Para Mattos, da PUCRS, a recuperação da renda vai depender em grande parte da velocidade da retomada da economia como um todo. A reação da atividade, no entanto, é ameaçada por fatores como a pandemia prolongada e a crise hídrica, que encarece as contas de luz e pressiona a inflação.
A inflação mais alta, lembra o economista, diminui o poder de compra das famílias, enquanto o desemprego permanece em nível elevado. “Além de o rendimento ter ficado menor, o trabalhador também sente a pressão inflacionária”, diz Mattos.
Estudo da consultoria IDados, produzido antes da Pnad do segundo trimestre, apontou que, na fase inicial da pandemia, em 2020, o setor de serviços foi o mais prejudicado pela crise no mercado de trabalho. É que, no ano passado, atividades que pertencem a esse segmento tiveram queda tanto na ocupação quanto no rendimento médio.
“Combinados, esses resultados indicam que o setor de serviços sofreu duplamente com a crise [em 2020], com a diminuição do emprego e dos rendimentos dos trabalhadores que conseguiram se manter empregados.
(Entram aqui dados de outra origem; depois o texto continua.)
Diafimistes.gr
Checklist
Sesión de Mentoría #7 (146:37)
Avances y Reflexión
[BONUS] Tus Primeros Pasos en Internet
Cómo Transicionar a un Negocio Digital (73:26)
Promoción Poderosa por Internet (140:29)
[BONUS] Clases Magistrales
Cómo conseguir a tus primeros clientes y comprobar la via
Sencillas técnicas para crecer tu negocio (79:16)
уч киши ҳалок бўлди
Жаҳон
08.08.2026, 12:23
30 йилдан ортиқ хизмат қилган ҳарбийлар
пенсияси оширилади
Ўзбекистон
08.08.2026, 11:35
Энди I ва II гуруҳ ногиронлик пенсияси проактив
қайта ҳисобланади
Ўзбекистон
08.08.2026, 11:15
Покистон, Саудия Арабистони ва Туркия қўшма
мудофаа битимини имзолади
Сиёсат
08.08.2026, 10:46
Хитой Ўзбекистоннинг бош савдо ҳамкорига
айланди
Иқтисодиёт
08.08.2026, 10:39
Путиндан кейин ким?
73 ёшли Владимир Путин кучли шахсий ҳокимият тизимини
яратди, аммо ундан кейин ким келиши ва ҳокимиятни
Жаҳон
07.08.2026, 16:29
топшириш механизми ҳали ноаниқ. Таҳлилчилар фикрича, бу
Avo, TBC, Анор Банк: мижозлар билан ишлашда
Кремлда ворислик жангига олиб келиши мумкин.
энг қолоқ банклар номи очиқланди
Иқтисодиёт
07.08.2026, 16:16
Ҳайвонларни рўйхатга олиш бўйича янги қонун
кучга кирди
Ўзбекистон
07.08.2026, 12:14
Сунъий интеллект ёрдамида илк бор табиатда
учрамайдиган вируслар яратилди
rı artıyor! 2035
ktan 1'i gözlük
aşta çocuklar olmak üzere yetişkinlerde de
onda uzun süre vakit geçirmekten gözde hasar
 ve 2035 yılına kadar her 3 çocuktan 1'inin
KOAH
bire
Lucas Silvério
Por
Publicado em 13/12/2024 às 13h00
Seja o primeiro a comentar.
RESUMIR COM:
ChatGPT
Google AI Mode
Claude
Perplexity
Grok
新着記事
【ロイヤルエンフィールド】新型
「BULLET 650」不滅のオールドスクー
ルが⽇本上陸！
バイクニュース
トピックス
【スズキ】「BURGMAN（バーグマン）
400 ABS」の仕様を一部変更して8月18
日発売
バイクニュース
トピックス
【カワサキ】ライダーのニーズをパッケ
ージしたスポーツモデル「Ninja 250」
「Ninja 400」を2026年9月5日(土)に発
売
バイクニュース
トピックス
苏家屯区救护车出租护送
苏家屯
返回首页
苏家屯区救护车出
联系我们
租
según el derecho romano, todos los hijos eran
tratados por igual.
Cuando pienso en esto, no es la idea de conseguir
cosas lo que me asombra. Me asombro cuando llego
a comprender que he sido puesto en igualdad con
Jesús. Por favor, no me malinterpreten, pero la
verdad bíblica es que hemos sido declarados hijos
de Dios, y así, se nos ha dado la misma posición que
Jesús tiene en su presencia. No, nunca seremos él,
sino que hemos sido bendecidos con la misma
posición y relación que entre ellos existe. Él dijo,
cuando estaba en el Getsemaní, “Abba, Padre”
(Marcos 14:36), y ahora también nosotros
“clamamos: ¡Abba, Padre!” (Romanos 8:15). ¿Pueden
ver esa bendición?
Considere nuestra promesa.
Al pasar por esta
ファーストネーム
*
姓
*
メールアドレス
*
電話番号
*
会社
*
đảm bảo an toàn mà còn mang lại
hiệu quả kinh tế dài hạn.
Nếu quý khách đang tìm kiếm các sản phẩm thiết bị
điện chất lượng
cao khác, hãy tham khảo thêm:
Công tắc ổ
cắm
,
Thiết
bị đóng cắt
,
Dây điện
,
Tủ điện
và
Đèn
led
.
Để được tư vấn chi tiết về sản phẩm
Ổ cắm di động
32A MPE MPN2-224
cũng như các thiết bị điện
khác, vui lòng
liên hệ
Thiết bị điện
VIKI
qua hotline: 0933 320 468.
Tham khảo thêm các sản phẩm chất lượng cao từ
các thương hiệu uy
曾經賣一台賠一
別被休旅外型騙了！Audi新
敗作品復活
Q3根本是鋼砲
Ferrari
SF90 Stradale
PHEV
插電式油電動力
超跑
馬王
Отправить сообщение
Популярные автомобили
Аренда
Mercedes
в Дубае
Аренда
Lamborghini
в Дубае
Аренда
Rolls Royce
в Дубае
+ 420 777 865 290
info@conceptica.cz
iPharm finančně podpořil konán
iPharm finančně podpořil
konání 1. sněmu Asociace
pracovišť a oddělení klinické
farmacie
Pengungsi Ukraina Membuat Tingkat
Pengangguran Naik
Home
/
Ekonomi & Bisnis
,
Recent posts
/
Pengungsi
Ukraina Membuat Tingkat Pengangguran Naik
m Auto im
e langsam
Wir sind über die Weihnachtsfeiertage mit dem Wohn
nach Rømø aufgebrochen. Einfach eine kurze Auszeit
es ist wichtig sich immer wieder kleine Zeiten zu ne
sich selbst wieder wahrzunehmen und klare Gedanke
Em outros setores, como a indústria e o comércio, embora a ocupação tenha caído, os rendimentos subiram com a crise [no ano passado]”, frisa o levantamento.
No segundo trimestre de 2021, atividades do ramo de serviços tiveram desempenho positivo na ocupação, embora a renda tenha seguido em baixa, apontam os dados da Pnad.
Serviços de alojamento e alimentação, por exemplo, viram a população ocupada subir 9,1% em relação ao primeiro trimestre. O rendimento, contudo, teve variação negativa de 10,2% frente ao mesmo período.
A taxa de desemprego entre abril e junho (14,1%) ficou abaixo do esperado pelo mercado. Analistas consultados pela agência Bloomberg projetavam taxa de 14,4%.
Em nota, o Banco Original afirmou nesta terça que o “mercado de trabalho sinaliza recuperação mais rápida do que o esperado, embora alguns sinais de cautela persistam”.